This evocative work “Forme Techtonique” is a wonderful example of the artist’s characteristically organic Modernist aesthetic. The ease with which the rhythmic forms unfold in space add a monumental sense of authority to the stone whilst concealing the identity to which it aspires, the form continuously evolving as your viewpoint changes.


Originally born in New York, Diska went to Paris in 1947 after the end of the Second World War, to discover an artistic community revelling in the liberation from the Nazi prohibition of abstract art which they referred to as “Entarte Kunst”, (Degenerate Art). She enrolled at the renowned Académie Julian, where all the latest avant-garde theories were passionately debated. Determined to establish a name for herself she took a studio with the sculptor Marek-Szwarc, and refused to allow the very physically demanding process of carving stone prevent her from using the medium expressively. She began creating beautiful forms that incorporate aspects of both organic and Modernist structures, and was soon invited to exhibit at the leading avant-garde salons, including the Salon de Jeune Sculpture, and the Salon des Réalités Nouvelles. Regular solo shows followed, as well as many public commissions, including a public monument to the Resistance in St Ouen, Paris. A major series of her work is now on permanent exhibition in Vitry-sur-Seine.

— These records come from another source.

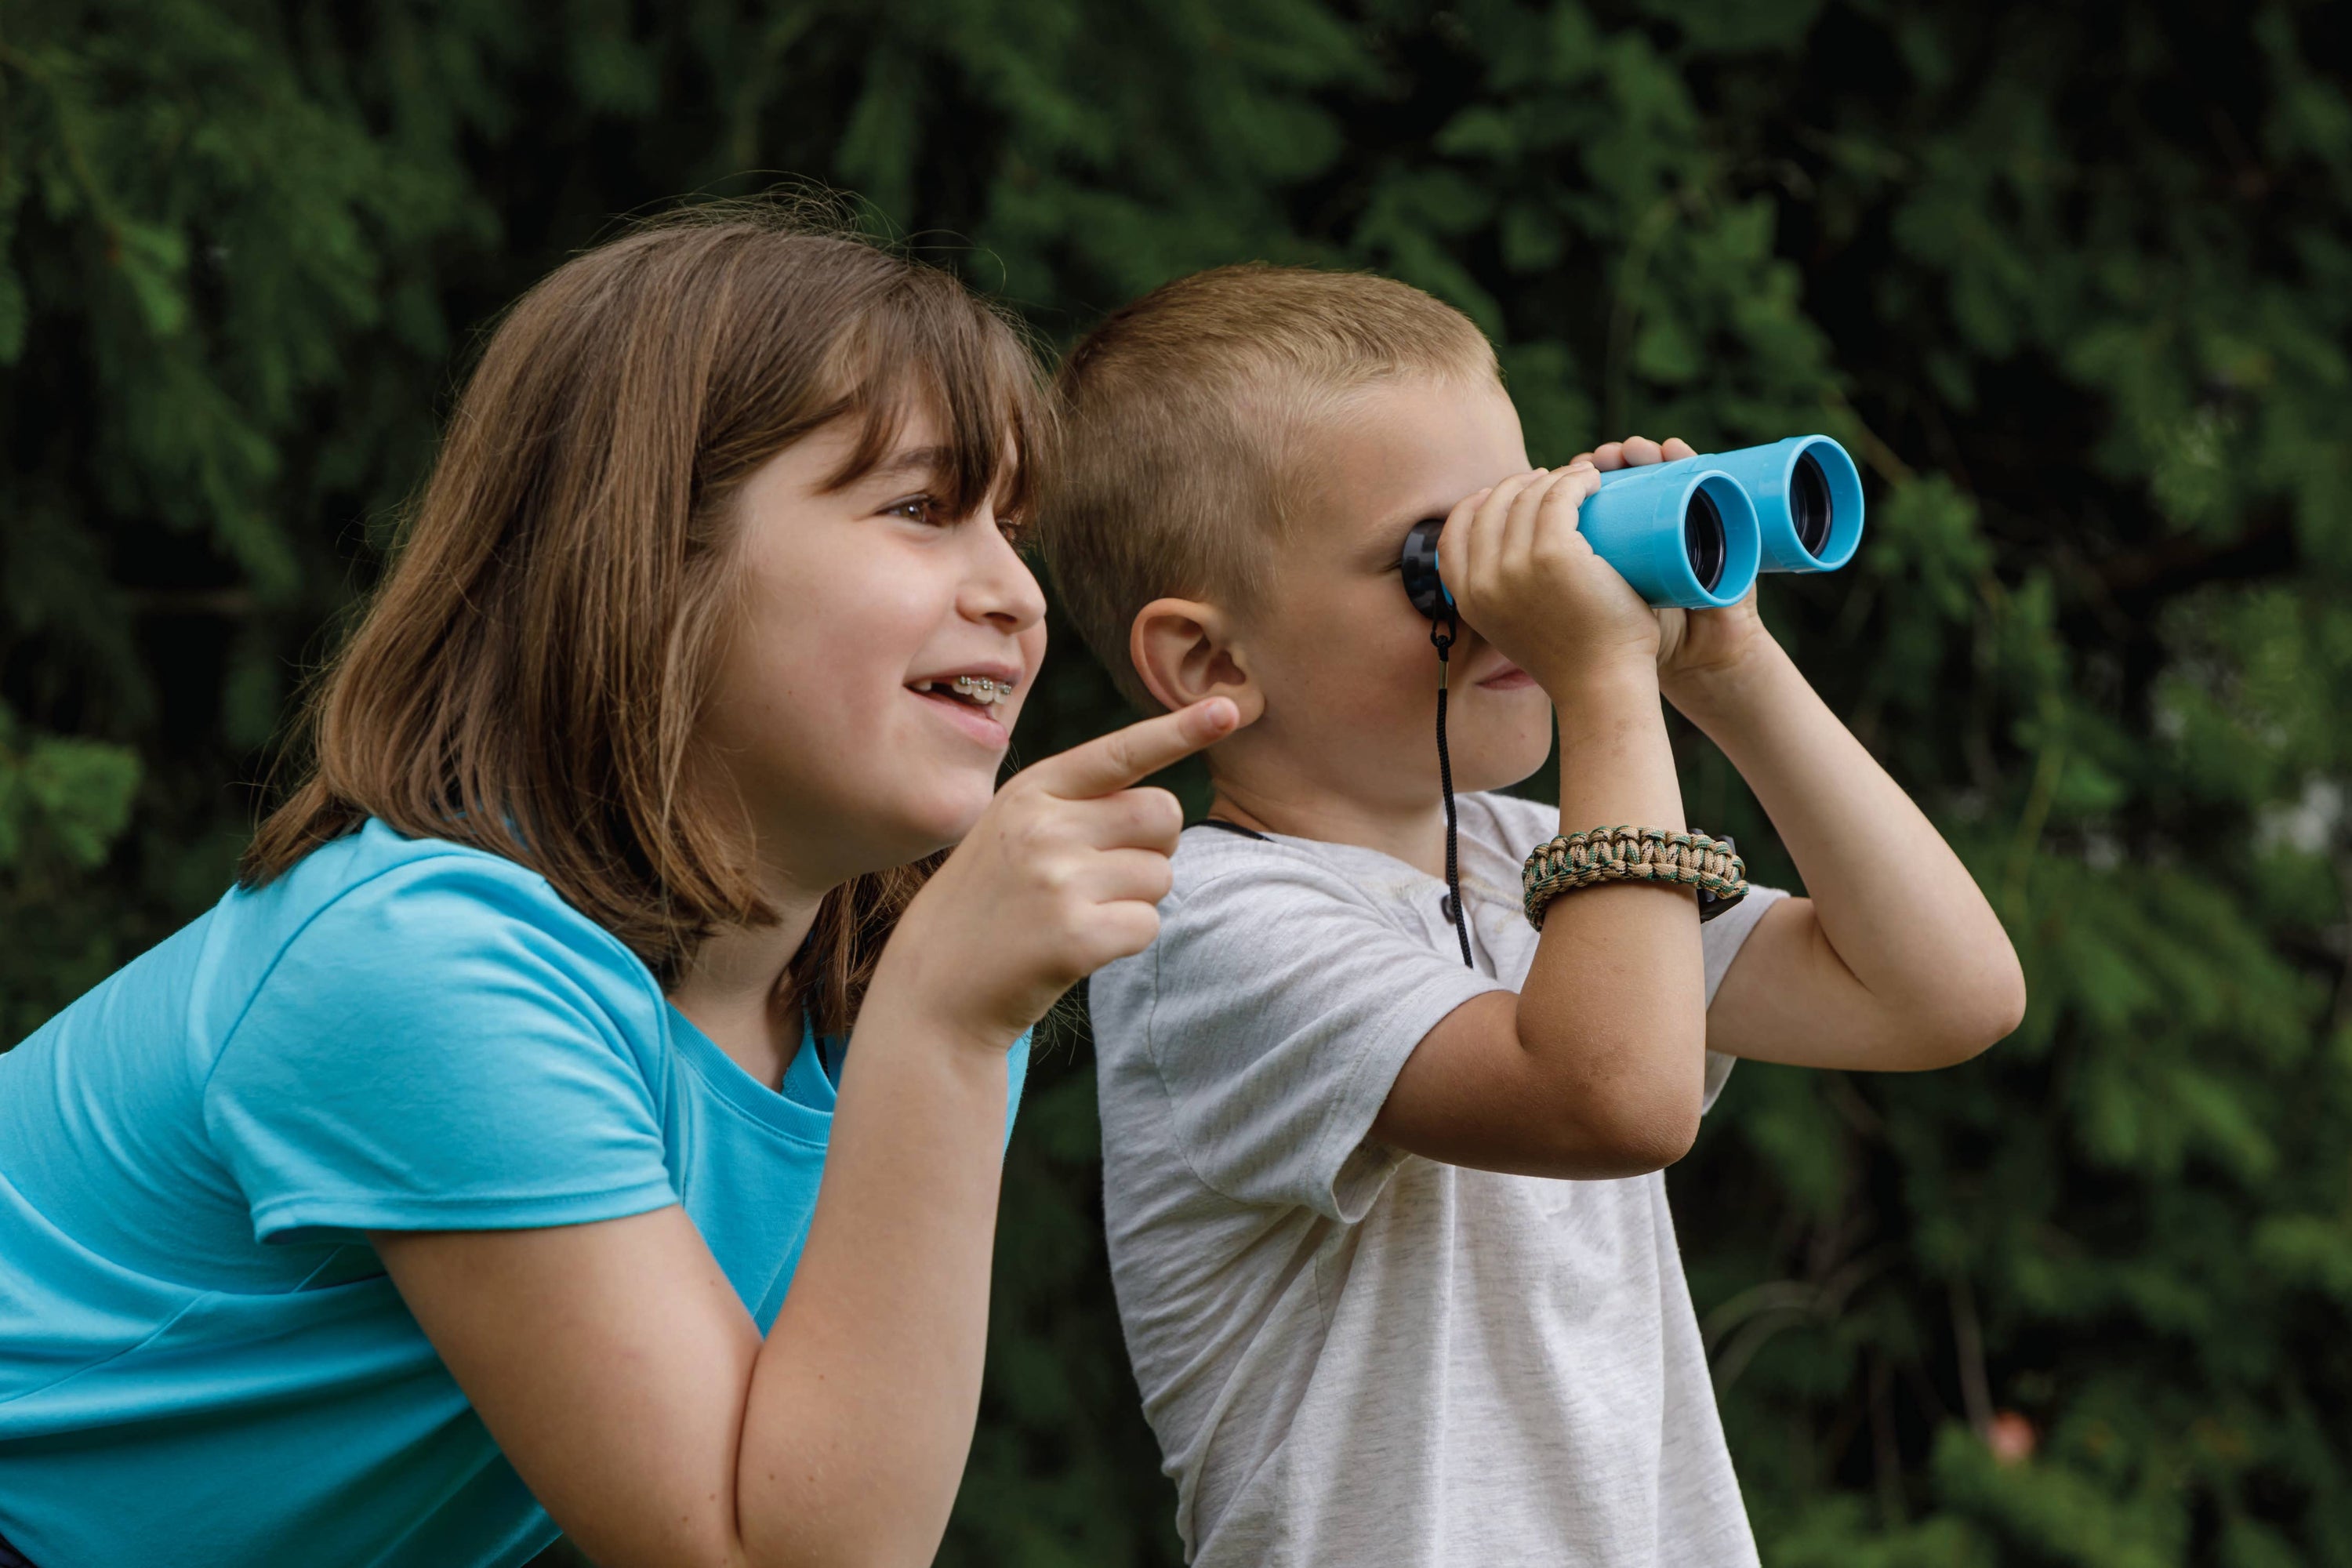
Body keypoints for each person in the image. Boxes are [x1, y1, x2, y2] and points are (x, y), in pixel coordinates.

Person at [0, 206, 1238, 1568]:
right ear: (652, 554)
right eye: (922, 509)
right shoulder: (426, 962)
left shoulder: (900, 998)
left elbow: (804, 1486)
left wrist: (940, 1028)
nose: (1015, 591)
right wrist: (943, 1033)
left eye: (1016, 526)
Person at [1037, 263, 2027, 1566]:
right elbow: (1616, 1097)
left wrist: (1726, 665)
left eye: (1526, 520)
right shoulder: (1208, 933)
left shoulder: (1530, 862)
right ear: (1212, 662)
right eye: (1439, 558)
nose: (1520, 588)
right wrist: (1610, 681)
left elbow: (1944, 994)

Regular solo shows followed, notably at Galerie Colette Allendy, Paris, 1961; Galleria XXII Marzo, Venice 1961; Galerie Suzanne de Coninck, Paris, 1964; Southern Methodist University, Dallas, 1965; Galerie Jacques Casonova, Paris, 1966; Ruth White Gallery, New York, 1969…; as well as numerous group shows such as “Exposition Internationale de Sculpture”, Musée Rodin, Paris, 1961, & 1966; “Internazionale Bildhauerzeichnungen”, Museum des Jahrhunderts, Vienna, 1964; “École de Paris”, Museum of Fine Arts, Istanbul, 1966. She also received many public commissions, including a monument to the Resistance in St Ouen, Paris.

The artist’s work is represented in many public collections including the Musée d’Art et d’Industrie, St Etienne; Cornell University, New York; Sculpture Garden, Chateauvert; Public Gardens, Vitry-sur-Seine; Palm Springs Desert Museum.